No Marine was killed in the attack. One received minor injuries.
The action brought an abrupt end to what promised to be a historic deployment. The unit sailed in January from Camp Lejeune, N.C., as the first Marine Corps special operations company sent overseas. The Corps joined U.S. Special Operations Command a year ago.
The company had been in Afghanistan for only a few weeks in what was supposed to be a six-month tour.
A Marine officer assigned to special operations said that commanders took the extraordinary step of expelling the unit after they consulted with Afghan Prime Minister Hamid Karzai.
“The unit responded to the ambush and the local population perceptions of that response have damaged the relationship between the local population and the Marine special operations company,” Gilmore said.
Lt. Col. Louis J. Leto, a spokesman for thespecial operations division of U.S. Central Command, said the ambush and retaliation is now being probed by an investigative officer who will report his findings to Army Maj. Gen. Francis Kearny III, the command’s top special operations commander. Among his options are opening a criminal investigation.

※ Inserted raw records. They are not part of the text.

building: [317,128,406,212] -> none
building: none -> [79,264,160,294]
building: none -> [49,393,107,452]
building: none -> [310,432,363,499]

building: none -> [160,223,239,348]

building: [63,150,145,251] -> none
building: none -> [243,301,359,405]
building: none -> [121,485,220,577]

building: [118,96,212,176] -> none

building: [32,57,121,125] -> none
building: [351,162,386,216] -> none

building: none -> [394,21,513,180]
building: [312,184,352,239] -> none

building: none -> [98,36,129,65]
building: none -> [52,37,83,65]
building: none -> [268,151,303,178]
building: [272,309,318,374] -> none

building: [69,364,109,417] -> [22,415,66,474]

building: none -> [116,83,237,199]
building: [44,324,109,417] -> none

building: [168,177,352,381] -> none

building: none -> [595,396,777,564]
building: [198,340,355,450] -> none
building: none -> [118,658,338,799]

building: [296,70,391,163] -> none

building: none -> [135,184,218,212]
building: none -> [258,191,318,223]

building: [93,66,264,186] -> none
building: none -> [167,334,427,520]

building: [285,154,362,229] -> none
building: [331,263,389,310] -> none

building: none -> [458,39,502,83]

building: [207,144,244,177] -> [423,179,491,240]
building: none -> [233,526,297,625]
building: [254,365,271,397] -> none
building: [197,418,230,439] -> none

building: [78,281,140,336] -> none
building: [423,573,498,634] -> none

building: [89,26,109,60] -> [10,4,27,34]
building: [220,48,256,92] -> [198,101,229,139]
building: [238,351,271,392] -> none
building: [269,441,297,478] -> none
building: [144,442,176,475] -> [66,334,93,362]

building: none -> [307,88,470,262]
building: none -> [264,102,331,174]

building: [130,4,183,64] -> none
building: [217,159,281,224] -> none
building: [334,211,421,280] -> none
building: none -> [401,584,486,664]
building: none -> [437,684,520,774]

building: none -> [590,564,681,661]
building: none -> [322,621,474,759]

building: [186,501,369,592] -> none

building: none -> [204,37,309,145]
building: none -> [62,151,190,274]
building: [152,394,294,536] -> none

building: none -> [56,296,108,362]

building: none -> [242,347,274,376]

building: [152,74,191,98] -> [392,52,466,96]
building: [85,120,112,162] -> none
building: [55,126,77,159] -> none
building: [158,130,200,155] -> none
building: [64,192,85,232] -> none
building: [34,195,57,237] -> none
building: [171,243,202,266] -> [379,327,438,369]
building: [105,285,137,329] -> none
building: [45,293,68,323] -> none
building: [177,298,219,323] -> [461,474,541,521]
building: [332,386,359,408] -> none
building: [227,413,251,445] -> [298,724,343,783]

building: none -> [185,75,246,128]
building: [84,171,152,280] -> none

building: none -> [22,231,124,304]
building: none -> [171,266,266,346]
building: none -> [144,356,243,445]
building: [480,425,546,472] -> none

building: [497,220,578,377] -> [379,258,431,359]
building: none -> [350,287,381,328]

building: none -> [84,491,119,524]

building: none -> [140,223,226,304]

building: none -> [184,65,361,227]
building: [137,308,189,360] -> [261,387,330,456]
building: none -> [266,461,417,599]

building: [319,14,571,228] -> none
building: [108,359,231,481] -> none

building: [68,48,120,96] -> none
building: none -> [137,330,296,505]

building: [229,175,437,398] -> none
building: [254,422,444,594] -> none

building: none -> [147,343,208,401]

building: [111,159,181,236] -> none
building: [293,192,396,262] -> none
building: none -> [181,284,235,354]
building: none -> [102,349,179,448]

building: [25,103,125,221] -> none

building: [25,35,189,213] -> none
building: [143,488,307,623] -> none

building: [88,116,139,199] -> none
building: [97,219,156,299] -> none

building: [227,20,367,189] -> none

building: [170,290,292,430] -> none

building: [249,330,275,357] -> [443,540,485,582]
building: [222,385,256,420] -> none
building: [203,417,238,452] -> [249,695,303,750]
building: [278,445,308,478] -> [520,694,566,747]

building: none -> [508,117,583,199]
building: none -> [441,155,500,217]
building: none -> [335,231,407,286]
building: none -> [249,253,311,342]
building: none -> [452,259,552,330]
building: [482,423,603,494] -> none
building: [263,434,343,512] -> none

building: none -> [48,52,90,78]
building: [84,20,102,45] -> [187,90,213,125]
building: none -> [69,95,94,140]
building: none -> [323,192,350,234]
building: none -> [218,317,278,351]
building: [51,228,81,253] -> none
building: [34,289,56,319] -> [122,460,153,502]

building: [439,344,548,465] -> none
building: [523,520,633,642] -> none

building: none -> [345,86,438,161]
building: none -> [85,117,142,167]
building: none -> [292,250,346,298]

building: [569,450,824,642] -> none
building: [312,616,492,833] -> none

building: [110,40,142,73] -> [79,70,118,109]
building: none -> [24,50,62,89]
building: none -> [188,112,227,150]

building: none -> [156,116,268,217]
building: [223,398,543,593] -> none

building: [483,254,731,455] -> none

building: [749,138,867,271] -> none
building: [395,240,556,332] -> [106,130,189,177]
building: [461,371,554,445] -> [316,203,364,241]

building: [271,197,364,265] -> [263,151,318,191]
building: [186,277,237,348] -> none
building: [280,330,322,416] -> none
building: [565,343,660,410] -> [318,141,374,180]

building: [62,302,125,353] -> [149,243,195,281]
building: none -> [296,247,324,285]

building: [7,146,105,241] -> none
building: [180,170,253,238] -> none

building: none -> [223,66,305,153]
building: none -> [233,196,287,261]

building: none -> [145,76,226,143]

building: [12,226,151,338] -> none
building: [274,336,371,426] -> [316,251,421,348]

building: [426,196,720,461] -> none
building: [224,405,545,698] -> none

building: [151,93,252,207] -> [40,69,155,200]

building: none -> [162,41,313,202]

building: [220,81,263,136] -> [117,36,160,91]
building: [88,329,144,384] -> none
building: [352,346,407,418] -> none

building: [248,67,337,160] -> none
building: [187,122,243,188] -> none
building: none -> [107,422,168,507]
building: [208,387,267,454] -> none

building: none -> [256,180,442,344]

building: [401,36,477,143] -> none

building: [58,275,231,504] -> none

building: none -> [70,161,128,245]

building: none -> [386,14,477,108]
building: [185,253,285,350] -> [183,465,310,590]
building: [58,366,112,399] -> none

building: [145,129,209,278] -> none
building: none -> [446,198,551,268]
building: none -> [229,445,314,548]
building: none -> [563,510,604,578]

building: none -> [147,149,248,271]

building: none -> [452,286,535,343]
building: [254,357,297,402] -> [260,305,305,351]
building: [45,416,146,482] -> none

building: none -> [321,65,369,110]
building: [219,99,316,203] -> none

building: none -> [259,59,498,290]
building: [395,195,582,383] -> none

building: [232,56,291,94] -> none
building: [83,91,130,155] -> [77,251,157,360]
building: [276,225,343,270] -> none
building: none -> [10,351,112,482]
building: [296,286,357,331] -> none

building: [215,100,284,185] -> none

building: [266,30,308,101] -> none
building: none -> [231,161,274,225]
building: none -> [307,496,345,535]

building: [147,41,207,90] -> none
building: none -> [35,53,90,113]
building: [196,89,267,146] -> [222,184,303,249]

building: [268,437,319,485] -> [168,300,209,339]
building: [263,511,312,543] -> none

Leto said he had no details on the Marines’ actions that day other than they were attacked while patrolling Highway 1 in Nangarhar Province. The province sits in northeast Afghanistan on the Pakistan border and is a crossing point for Taliban and al Qaeda operatives.
He said Kearny made the decision to pull the company out of Afghanistan after consulting with “others.”
“The company has been extremely aggressive in their counter-terror operations and have really taken it to the Taliban,” the officer said. “However, their aggressiveness has been at the expense of several civilians. Apparently the collateral damage made Karzai very mad. By all accounts they were killing lots of bad guys and were very successful.”
The Marines now have two special operations companies of a planned five. Each company has a direct action platoon of about 40 Marines and a security/sniper platoon of the same number. The remaining Marines are involved in headquarters duties such as intelligence and supply.
The Marine source said Lt. Gen. Karl Eikenberry, until recently the top U.S commander in Afghanistan, wanted the Marines removed.